Source extract:
----------
Blog News

1. Comments are still disabled though I am thinking of enabling them again.

2. There are now several extra pages - Poetry Index, Travel, Education, Childish Things - accessible at the top of the page. They index entires before October 2013.

3. I will, in the next few weeks, be adding new pages with other indexes.

Monday, 30 September 2013

Set to run

Some time ago, in another forum I wrote the following as a demonstration of how one word can have many different meanings in English. It is, clearly, based on just a few of the many definitions of "set" in the OED.

A Wind In The Willows sequel.

Ratty set his chess set on the table at Badger's set and proceded to set it up but Badger was set against playing.
"I'd like some Jelly" said Mole.
"It isn't set." snapped Badger who was setting the clock to British Summer Time to set an example to the others who always forgot. Meanwhile Mr Toad was setting off to visit them and watching the sun set as he strolled towards the Wild Wood.
----------
Data under study:
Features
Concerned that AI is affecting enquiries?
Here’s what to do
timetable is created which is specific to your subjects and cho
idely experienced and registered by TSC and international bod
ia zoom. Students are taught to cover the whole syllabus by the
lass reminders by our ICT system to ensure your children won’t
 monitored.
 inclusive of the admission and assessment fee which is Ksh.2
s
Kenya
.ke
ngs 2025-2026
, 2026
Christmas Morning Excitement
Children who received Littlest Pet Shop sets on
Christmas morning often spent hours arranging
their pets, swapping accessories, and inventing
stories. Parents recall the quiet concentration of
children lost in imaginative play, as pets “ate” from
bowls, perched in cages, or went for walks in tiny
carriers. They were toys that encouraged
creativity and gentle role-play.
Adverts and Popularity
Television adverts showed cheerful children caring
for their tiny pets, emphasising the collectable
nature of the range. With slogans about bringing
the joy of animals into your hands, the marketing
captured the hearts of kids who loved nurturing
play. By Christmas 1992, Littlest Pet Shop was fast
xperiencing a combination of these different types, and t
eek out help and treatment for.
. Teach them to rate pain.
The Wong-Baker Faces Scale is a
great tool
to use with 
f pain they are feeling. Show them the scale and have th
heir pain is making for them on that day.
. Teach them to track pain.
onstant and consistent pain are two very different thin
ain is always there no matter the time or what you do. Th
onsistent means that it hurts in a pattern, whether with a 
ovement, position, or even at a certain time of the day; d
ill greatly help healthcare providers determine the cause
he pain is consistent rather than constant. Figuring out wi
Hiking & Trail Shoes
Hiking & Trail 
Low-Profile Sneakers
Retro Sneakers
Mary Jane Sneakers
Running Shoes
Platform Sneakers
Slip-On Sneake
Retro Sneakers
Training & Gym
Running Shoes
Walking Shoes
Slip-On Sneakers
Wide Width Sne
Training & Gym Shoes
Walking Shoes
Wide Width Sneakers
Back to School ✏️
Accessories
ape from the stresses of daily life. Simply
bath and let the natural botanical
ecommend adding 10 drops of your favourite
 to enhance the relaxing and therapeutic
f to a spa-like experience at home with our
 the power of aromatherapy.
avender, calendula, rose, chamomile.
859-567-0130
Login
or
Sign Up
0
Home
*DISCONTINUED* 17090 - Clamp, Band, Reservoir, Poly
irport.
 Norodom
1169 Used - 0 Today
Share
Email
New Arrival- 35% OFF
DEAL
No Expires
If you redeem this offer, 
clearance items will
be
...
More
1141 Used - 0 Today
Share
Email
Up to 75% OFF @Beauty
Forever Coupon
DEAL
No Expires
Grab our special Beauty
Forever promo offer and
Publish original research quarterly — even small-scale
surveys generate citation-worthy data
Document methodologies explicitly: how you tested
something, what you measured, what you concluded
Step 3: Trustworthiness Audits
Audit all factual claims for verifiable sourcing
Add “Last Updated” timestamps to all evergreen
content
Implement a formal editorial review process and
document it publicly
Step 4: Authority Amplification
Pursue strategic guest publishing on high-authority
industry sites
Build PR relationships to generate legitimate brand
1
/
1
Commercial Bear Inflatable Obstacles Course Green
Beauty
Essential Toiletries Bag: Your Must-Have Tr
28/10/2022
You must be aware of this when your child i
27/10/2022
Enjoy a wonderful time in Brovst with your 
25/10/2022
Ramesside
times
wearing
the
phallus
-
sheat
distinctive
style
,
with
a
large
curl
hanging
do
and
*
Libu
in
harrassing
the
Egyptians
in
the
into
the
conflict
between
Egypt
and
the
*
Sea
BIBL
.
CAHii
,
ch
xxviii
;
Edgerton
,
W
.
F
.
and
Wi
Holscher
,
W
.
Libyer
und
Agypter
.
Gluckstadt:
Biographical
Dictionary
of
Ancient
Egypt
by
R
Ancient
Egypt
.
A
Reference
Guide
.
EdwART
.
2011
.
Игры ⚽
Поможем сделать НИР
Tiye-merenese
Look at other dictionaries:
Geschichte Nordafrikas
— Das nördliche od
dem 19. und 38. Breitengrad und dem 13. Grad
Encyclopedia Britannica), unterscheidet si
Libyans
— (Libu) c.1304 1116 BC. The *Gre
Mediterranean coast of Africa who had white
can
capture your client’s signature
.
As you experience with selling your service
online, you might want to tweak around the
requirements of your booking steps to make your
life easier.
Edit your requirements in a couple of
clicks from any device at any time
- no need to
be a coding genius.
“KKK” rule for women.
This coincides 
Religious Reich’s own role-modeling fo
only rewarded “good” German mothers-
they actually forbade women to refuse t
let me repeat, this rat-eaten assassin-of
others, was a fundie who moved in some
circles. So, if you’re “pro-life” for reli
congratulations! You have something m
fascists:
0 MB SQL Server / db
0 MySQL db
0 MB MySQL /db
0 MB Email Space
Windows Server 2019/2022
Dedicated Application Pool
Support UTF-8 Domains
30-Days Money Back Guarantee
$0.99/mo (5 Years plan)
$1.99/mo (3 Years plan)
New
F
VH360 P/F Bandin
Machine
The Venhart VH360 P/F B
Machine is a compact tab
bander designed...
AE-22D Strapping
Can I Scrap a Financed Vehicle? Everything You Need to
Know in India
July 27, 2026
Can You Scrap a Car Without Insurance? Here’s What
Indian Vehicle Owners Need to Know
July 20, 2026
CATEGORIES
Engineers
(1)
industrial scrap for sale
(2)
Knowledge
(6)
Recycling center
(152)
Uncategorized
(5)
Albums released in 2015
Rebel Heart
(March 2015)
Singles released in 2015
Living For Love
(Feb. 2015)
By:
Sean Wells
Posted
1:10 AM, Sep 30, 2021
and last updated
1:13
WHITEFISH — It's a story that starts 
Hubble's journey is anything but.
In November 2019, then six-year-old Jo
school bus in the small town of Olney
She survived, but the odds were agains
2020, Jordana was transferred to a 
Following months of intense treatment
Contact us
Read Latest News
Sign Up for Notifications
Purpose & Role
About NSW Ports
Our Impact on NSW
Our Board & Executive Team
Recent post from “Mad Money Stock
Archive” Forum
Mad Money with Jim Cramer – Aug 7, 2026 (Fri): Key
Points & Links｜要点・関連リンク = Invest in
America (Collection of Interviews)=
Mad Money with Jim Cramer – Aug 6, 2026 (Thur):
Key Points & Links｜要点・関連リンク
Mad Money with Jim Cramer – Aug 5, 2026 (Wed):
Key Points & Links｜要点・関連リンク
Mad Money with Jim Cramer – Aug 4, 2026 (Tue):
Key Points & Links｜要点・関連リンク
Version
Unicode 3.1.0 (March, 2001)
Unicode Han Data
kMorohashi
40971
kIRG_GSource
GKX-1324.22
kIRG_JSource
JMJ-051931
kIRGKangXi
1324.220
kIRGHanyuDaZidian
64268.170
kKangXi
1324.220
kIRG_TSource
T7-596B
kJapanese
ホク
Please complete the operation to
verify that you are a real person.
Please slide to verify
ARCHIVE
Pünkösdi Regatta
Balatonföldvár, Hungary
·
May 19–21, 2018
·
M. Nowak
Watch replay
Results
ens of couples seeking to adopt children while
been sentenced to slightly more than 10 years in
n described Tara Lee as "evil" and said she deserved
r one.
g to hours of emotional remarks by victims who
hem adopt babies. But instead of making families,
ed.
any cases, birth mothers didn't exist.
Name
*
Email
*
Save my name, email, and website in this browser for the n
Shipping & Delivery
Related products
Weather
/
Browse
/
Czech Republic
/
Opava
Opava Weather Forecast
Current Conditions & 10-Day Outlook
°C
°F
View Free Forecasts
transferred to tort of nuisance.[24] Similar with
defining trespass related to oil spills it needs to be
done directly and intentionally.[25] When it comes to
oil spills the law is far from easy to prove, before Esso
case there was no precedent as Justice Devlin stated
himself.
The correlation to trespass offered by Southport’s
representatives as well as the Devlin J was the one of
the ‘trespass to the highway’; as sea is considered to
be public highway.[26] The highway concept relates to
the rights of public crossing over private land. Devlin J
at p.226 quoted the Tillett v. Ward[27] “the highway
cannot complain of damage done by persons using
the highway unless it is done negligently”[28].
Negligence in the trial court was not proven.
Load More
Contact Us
----------
Job A: In the blog post about the word "set," replace "forum" with "newsgroup" and reproduce the stretch from "2. There are" through "The Willows sequel." with that change.
Job B: Continue the blog post about the word "set" after its final sentence.
The records are separate material with no connection to the blog post.

Response area A:
2. There are now several extra pages - Poetry Index, Travel, Education, Childish Things - accessible at the top of the page. They index entires before October 2013.

3. I will, in the next few weeks, be adding new pages with other indexes.

Monday, 30 September 2013

Set to run

Some time ago, in another newsgroup I wrote the following as a demonstration of how one word can have many different meanings in English. It is, clearly, based on just a few of the many definitions of "set" in the OED.

A Wind In The Willows sequel.

Response area B:
"Why it looks just like a stage set" he mused as he walked. The wind was set from the east and it was a pleasant evening and he was looking forward to being among his set again. Had they come to him off course they could have played a set or two of tennis but Badger's entertainments were more modest.
"Dear old Badger." thought Toad, "So set in his ways. We can't even watch TV, he doesn't have a set. Pity, Britney is on tonight."

He arrived at Badger's and set his hand against the door.
"Come in" cried Badger "And set yourself down", we'll set up the radio and listen to Britney for you, I know you were dead set on hearing her set."

In an item from a couple of years ago that passsed me by completely at the time, Peter Harvey points out that "set" no longer has the longest entry in the OED. That honour apparently now belongs to "run".

So, let's continue the story...

Toad, who had run the last few hundred metres so as not to miss the start wiped the sweat that had run down his face.
"Had a run of bad luck." he declared. "I'd run out of cash for a cab because I've run up a few debts recently. The run of things has been against me recently. So I've run away from home."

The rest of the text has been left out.